Task prompt: Please say whether each statement below agrees with the article on work permits and Caymanian employment, answering yes or no and quoting the article's deciding words: (a) People from 135 countries live in Cayman. (b) Caymanian unemployment dropped below 9 percent after 2009. (c) In the past 15 years of available data, Caymanians in the workforce outnumbered work permit holders.
----- Document section
Work permits have no negative impact on Caymanian employment

The expat experience is a common one in Cayman. The government Economics and Statistics Office, in a list of fun facts about the Cayman economy, declares there are people from 135 countries living in Cayman.  

In fact, looking at the past 15 years of available employment data, the number of work permit holders has always been higher than the number of Caymanians in the workforce.  

Unemployment for Caymanians jumped in 2009, following global recession trends, but it has never recovered. Based on available data from government, Caymanian unemployment hit 9.5 percent in 2009 and has remained at more than 9 percent since then. A common refrain has been to blame the number of work permits as a way of explaining why Caymanian unemployment has remained so high.  

The number of work permits in Cayman has no impact on Caymanian unemployment rates, according to an analysis of data from the Economic and Statistics Office and the Immigration Department.
----------
----- Extracted information
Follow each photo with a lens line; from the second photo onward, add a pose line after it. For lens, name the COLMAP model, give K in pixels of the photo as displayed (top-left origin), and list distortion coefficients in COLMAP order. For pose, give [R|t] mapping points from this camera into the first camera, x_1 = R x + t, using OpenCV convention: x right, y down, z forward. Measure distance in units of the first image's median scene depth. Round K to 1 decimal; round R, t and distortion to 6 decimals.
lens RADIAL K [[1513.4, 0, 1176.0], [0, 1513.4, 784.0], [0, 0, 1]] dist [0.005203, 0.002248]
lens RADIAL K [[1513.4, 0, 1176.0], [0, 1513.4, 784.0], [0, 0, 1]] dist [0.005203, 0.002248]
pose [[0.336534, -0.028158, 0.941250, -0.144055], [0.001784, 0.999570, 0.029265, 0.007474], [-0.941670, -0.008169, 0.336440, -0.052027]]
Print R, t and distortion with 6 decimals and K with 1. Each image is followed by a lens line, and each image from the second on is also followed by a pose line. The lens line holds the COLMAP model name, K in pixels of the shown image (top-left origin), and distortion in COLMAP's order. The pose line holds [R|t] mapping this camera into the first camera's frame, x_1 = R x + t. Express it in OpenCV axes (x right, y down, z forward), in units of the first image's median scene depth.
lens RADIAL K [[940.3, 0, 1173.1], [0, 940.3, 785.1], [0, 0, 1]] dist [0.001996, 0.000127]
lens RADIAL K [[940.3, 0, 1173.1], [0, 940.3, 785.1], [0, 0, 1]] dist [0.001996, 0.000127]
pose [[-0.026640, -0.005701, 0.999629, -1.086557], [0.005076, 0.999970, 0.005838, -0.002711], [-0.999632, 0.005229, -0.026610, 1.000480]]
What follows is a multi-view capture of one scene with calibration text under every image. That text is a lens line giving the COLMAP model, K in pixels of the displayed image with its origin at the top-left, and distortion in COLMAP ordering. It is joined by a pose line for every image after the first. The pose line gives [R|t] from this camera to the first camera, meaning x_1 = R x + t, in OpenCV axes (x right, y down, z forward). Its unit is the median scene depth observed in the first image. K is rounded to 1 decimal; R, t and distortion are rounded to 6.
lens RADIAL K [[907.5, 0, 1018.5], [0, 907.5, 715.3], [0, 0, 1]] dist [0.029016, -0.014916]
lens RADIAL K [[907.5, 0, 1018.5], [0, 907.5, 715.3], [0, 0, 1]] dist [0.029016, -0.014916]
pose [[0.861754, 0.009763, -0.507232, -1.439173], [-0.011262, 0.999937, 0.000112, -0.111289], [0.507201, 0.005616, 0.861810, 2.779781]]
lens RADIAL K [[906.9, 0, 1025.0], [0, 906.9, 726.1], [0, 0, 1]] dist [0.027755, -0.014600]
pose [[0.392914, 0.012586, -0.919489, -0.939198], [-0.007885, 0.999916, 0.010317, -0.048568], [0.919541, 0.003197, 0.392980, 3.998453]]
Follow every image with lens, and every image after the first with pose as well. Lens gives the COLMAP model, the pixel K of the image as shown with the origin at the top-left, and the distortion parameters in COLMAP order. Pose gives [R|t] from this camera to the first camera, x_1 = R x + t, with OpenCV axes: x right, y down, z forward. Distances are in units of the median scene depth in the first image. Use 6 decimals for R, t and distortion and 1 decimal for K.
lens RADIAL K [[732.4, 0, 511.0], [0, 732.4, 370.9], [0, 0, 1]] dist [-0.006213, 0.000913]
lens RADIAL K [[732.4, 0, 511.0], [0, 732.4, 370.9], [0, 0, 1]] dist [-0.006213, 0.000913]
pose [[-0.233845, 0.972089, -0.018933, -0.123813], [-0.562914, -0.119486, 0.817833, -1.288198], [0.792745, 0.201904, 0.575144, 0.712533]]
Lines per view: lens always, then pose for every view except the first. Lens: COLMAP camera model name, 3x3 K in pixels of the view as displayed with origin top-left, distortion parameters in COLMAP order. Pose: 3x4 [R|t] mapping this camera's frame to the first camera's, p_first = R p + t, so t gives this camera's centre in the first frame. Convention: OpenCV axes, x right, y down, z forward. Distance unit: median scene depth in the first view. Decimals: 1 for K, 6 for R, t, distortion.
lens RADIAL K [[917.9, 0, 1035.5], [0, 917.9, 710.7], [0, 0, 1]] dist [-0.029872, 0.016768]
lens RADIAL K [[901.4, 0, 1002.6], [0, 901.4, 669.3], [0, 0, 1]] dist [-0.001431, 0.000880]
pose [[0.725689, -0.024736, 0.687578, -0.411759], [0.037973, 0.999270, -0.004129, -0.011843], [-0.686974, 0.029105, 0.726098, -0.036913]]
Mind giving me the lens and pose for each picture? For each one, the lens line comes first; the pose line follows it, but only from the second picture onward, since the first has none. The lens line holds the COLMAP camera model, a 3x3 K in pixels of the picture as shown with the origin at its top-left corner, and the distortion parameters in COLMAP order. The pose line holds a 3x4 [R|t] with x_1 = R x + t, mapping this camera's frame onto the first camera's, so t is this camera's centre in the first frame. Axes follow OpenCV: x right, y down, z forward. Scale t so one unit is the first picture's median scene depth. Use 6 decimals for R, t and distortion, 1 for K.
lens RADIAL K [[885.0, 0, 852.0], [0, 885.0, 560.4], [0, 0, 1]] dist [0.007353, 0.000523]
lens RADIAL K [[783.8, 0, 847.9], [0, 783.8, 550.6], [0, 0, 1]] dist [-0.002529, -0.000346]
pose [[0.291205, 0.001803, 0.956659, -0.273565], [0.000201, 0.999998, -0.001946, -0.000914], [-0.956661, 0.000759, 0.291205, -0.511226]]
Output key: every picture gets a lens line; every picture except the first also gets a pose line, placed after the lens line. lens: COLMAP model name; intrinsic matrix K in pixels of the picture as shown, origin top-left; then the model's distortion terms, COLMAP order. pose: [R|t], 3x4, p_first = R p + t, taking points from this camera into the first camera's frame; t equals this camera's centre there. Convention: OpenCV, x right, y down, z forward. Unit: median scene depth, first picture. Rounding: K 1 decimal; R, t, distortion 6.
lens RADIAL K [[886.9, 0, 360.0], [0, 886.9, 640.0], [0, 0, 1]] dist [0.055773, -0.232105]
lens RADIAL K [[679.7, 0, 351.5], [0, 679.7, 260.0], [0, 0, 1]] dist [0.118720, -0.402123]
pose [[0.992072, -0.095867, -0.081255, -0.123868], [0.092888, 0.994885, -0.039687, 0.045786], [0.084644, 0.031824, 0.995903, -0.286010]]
----------
Exercise output:
(a) Yes: "there are people from 135 countries living in Cayman"
(b) No: "has remained at more than 9 percent since then"
(c) No: "the number of work permit holders has always been higher than the number of Caymanians in the workforce"